Sabcé sous les feux croisés des groupes armés

Le Centre-Nord du Burkina Faso a connu un nouveau drame sécuritaire ce vendredi 5 juin 2026. À Sabcé, dans la province du Bam, un poste des Forces de défense et de sécurité (FDS) a été la cible d’un assaut d’une violence inédite, mené par des combattants du Groupe de soutien à l’islam et aux musulmans (JNIM). Ces derniers, bénéficiant d’un effet de surprise, ont rapidement submergé les défenses locales avant d’être repoussés par des renforts aériens.

Les échanges de tirs intenses ont plongé la commune et ses alentours dans une atmosphère de tension extrême. Malgré la résistance acharnée des soldats burkinabè et des Volontaires pour la patrie (VDP), l’ennemi a temporairement pris le contrôle des installations, emportant du matériel avant de battre en retraite face à l’intervention des forces aériennes.

Les limites d’une stratégie sécuritaire encore perfectible

L’attaque de Sabcé révèle une fois de plus les failles persistantes du dispositif de sécurisation nationale. Malgré l’accroissement des moyens humains et matériels, les groupes armés terroristes conservent une capacité de frappe redoutable. Les postes avancés, souvent isolés, deviennent des cibles faciles pour des groupes mobiles et bien informés.

Les points faibles identifiés : un renseignement tactique trop lent à se déployer, des délais de réaction trop longs pour les renforts terrestres, et une menace qui transcende les frontières nationales. Les terroristes exploitent systématiquement ces lacunes pour frapper des objectifs stratégiques et se replier vers des sanctuaires transfrontaliers.

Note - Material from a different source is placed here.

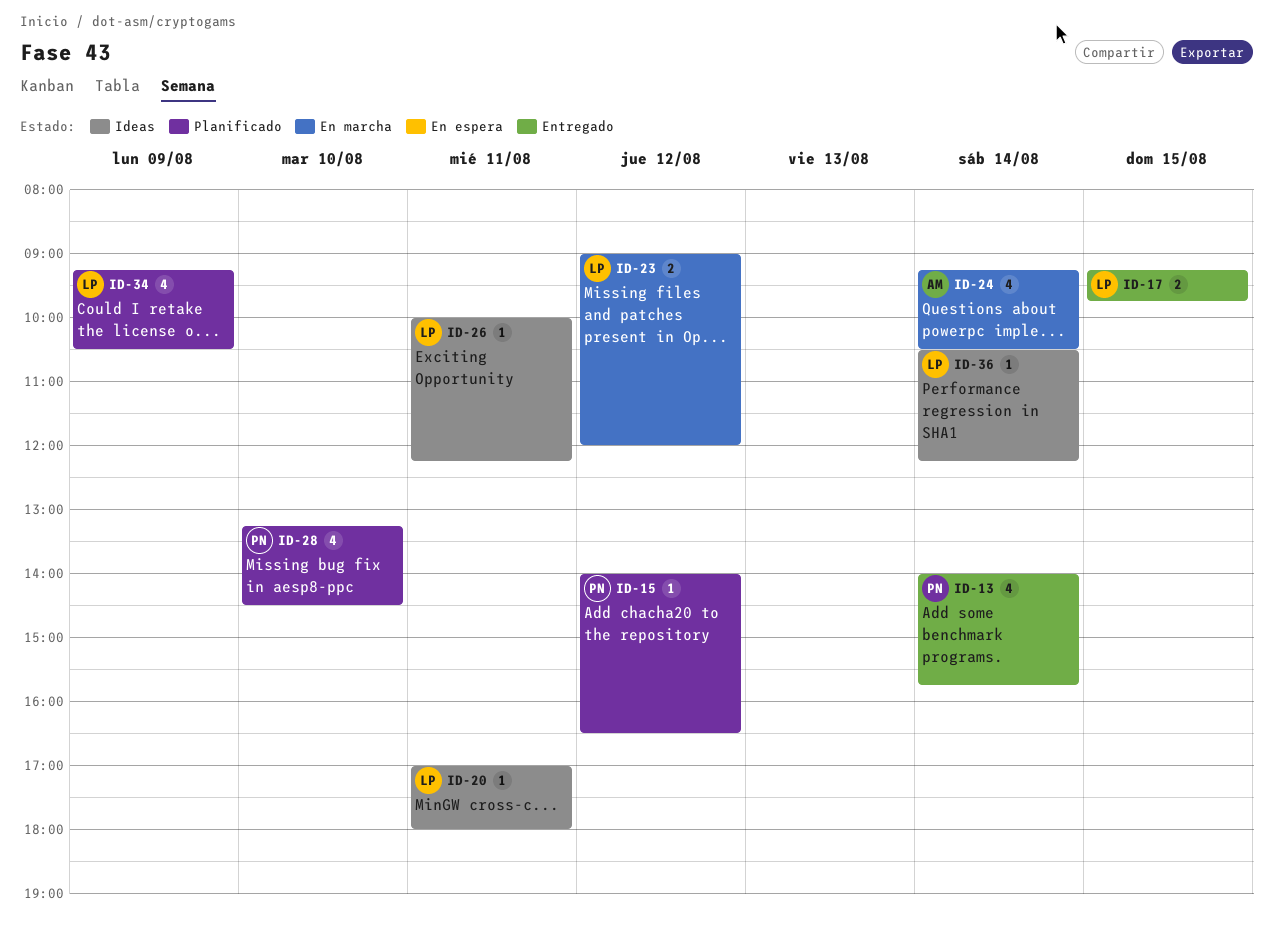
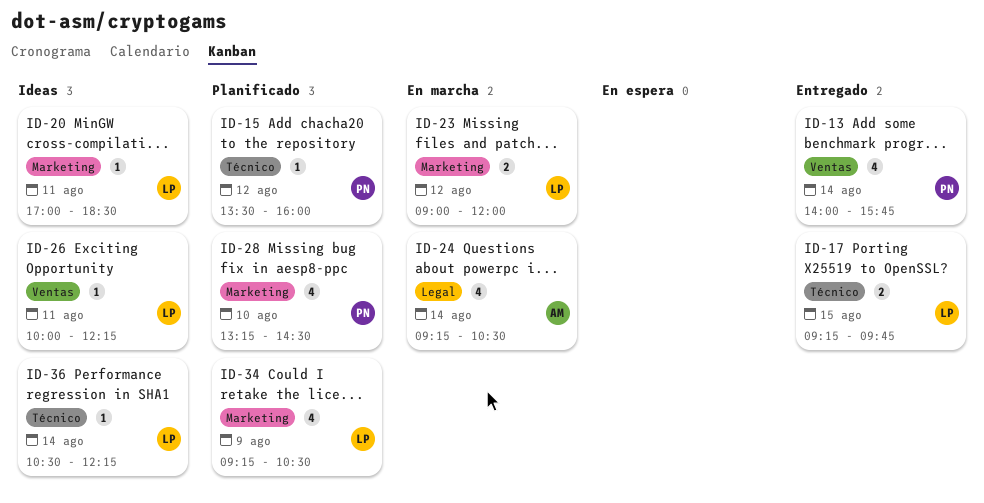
ID-15, begins: 14:00 -> 13:30
ID-15, ends: 16:30 -> 16:00
ID-20, ends: 18:00 -> 18:30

Le Bénin sonne l’alarme pour une défense collective

Dans ce contexte critique, l’initiative du président béninois Romuald Wadagni prend une dimension essentielle. Depuis son arrivée au pouvoir, il plaide pour une synergie militaire renforcée entre les États sahéliens et du Golfe de Guinée. Son message est clair : face à un ennemi sans frontières, les armées ne peuvent plus agir en ordre dispersé.

Lors de sa récente tournée diplomatique à Niamey et à Ouagadougou, Romuald Wadagni a insisté sur la nécessité d’une coopération opérationnelle concrète. Cette vision, saluée par les observateurs, propose de dépasser les rivalités anciennes pour adopter une approche pragmatique. L’attaque de Sabcé illustre tragiquement le bien-fondé de son plaidoyer : le Burkina Faso ne peut espérer vaincre seul une menace aussi protéiforme.

Vers une riposte unifiée contre le terrorisme

Pour que la synergie prônée par le Bénin devienne une réalité, plusieurs conditions doivent être remplies. Le partage en temps réel des renseignements, notamment satellitaires, est une priorité. Les opérations conjointes aux frontières, ainsi qu’un droit de poursuite réciproque, permettraient de tarir les réseaux logistiques des groupes armés.

Les pays du parc W et des zones frontalières partagent des défis communs. En tendant la main à ses voisins, le Bénin a posé les bases d’un front uni. Mais l’heure est désormais aux actes : la coordination des forces, la mutualisation des moyens et la réactivité des services de renseignement doivent s’imposer comme des impératifs stratégiques.

L’heure des décisions cruciales

L’assaut de Sabcé est un rappel brutal : le Burkina Faso, malgré sa résilience, est sous pression constante. Pour inverser la tendance, Ouagadougou doit repenser sa stratégie interne et, surtout, saisir l’opportunité offerte par les initiatives régionales. La sécurité ne se limite plus aux frontières nationales ; elle se construit désormais à l’échelle d’un front sahélien unifié.

L’alternative est simple : soit les États de la région unissent leurs forces, soit les groupes armés continueront de tirer profit des failles existantes. L’heure n’est plus aux hésitations, mais à l’action collective et déterminée.